The B.C. company that operates Canada’s largest container terminal is going to court against the federal government to keep five years of greenhouse-gas emissions data secret.
GCT Canada Limited Partnership says the Minister of Environment and Climate Change wants to publish emissions data from the Deltaport facility south of Vancouver under the federal Greenhouse Gas Reporting Program.
The company says in a Federal Court application that the information is a “trade secret,” and publicly releasing it would cause both financial loss and harm to the firm’s “competitive position.”
“GCT Canada is continually negotiating with existing customers to renew agreements or negotiating with potential new customers,” the application says. “Existing and potential customers place a significantly increasing importance on sustainability issues for those they contract with, including the (greenhouse-gas) emissions of the container terminals that they use.”
If its emissions data is published and its competitors’ data is not, GCT Canada claims this would “interfere with these negotiations.”
The company says it provided the data covering 2017 to 2022 to Environment and Climate Change Canada, but the ministry rejected a request to keep the data confidential in February.
GCT Canada says in the judicial review application that the ministry is wrongfully singling out Deltaport and that no facilities run by competitors are required to report emissions numbers.
“Publishing the (greenhouse-gas) Information would make Deltaport the only container terminal facility in Canada that publishes this type of information,” the application says.

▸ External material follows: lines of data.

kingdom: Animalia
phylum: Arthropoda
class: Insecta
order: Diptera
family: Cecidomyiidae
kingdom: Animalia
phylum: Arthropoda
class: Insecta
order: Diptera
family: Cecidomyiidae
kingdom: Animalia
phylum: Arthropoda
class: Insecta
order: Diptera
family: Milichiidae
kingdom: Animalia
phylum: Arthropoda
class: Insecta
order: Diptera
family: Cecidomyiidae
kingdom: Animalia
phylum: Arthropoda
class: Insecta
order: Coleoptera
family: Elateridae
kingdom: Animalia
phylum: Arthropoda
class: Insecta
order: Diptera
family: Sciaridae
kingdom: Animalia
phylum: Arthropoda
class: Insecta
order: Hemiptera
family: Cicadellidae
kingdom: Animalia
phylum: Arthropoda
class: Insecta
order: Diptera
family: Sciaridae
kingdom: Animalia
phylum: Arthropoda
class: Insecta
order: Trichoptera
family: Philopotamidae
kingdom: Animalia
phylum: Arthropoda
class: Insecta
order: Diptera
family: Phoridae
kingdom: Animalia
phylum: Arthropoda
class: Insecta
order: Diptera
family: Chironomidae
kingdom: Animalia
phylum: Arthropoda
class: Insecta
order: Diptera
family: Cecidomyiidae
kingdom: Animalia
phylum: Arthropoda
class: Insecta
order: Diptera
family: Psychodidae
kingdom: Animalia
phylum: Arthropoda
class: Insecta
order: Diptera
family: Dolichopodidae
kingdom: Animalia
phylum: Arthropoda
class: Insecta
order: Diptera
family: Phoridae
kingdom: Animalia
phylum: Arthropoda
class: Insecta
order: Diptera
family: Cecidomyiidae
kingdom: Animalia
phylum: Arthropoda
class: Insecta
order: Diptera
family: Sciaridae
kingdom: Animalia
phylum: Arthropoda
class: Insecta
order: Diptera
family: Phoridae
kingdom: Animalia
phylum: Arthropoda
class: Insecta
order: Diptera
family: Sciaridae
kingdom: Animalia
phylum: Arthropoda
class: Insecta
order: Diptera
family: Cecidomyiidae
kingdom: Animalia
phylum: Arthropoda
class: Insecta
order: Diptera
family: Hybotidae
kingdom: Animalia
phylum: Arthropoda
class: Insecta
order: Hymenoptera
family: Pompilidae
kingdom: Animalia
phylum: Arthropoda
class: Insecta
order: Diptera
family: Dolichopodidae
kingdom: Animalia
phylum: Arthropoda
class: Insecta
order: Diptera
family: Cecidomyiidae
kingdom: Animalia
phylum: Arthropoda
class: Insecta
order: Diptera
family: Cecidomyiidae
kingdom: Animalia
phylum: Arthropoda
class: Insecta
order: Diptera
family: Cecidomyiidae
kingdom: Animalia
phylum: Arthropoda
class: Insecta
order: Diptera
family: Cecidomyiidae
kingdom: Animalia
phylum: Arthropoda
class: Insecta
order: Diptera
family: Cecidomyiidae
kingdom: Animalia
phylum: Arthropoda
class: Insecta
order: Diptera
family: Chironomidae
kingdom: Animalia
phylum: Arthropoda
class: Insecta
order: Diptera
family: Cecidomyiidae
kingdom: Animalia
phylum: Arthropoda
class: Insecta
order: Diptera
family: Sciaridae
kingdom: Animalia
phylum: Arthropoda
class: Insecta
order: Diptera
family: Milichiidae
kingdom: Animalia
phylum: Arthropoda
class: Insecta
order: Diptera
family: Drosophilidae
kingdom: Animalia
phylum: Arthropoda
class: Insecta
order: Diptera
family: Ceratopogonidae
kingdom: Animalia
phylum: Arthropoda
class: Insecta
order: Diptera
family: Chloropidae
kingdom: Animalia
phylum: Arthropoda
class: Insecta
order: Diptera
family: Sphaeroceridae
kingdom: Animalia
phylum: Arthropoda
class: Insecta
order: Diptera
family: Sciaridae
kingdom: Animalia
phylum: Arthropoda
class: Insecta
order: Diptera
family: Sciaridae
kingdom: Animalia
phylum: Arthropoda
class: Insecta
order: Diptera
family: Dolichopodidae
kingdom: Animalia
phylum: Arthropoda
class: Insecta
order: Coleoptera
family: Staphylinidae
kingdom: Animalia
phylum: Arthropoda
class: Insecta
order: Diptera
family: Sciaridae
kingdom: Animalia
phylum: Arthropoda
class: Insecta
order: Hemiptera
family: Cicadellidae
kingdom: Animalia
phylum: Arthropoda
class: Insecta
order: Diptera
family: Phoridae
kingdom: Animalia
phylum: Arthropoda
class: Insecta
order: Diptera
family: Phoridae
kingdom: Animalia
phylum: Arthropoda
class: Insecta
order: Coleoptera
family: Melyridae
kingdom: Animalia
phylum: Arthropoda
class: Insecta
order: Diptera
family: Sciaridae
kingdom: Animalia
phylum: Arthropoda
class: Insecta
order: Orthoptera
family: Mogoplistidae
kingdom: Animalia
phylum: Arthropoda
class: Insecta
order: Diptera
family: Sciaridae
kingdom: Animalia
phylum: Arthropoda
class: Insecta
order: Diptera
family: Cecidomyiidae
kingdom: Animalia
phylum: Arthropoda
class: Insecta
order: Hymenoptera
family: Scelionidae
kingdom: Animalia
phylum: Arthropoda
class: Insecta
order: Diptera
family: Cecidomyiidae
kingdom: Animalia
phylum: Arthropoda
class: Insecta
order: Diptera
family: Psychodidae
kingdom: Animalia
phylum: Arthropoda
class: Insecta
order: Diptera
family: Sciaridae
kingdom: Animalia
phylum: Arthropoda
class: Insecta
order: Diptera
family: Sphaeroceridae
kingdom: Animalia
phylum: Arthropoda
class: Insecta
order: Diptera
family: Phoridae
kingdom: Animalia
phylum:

The application says the emissions data is treated as confidential by all container terminal operators in the Canadian market.
The company says its emissions data could be used by competitors, customers and others to cause the company losses.
GCT Canada spokesman Marko Dekovic said in an interview Monday that when the company asked for the data to be kept confidential, the government declined, and the company’s “only remedy was to file for this judicial review.”
Dekovic said GCT Canada wasn’t able to identify any other container terminal operator that had been asked to provide emissions data for publication under the reporting program, which could give the impression that its emissions are somehow higher than others with no ability for comparison.
“Since there’s no others, that information would be in a vacuum,” he said.
Dekovic said there’s no timeline for when the court may decide on the application.
The Environment Ministry deferred comment to Transport Canada, which isn’t named in the judicial review application.
GCT Canada also operates the Vanterm container terminal in Vancouver.